Une bonne nouvelle pour le secteur qui sort d'une morosité prolongée (-32,5 % en 2000, -37,9 % en 2002) ! D'après l'Observatoire de l'Arcep (Autorité de régulation des communications...

Une bonne nouvelle pour le secteur qui sort d'une morosité prolongée (-32,5 % en 2000, -37,9 % en 2002) ! D'après l'Observatoire de l'Arcep (Autorité de régulation des communications électroniques et des postes), le secteur des télécommunications reprend des couleurs mais ces investissements ne se font pas ressentir de façon directe sur l'emploi avec un recul de 1,2 % sur les effectifs par rapport à 2004.
Les investissements ont progressé de 15 % en 2005. "Cette embellie a touché aussi bien les opérateurs ayant une activité de réseau fixe que mobile", indique l'Arcep. Les opérateurs de téléphonie mobile ont contribué à "40 % des investissements réalisés au cours de l'année 2005".
L'Aforst (Association française des opérateurs de réseau et des services de télécommunications) a publié son tableau de bord des investissements réalisé par l'Idate. "Tous opérateurs confondus, l'investissement dans les réseaux fixes ne cesse d'augmenter, passant de 2,1 milliards d'euros en 2003, à 2,4 milliards d'euros en 2004, et 2,9 milliards d'euros en 2005", précise l'Aforst.

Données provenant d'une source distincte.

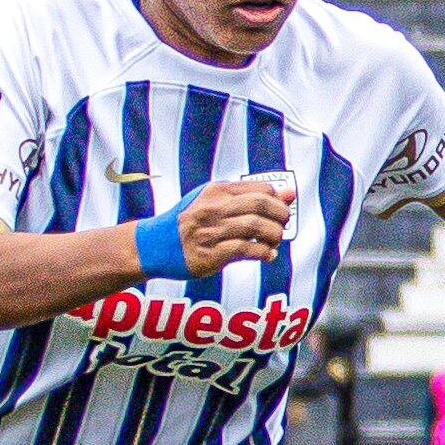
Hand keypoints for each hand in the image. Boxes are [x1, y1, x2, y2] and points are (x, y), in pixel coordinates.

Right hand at [176, 178, 292, 276]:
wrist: (155, 244)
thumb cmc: (191, 221)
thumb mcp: (216, 202)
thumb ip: (250, 198)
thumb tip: (290, 194)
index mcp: (216, 191)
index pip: (261, 189)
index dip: (279, 201)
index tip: (280, 212)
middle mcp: (214, 208)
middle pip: (261, 205)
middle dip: (281, 216)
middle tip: (282, 226)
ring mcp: (211, 231)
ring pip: (256, 227)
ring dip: (274, 236)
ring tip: (274, 241)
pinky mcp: (211, 254)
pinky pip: (246, 250)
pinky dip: (264, 253)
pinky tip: (267, 255)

En outre, les chiffres montrent que l'effort des opérateurs alternatifs est proportionnellement bien plus élevé que celui de l'opérateur historique : "18 % contre 8 %, soit plus du double".
Les opérateurs alternatifs "franchissent pour la première fois en 2005 le seuil du milliard d'euros investis, soit plus du tiers du total".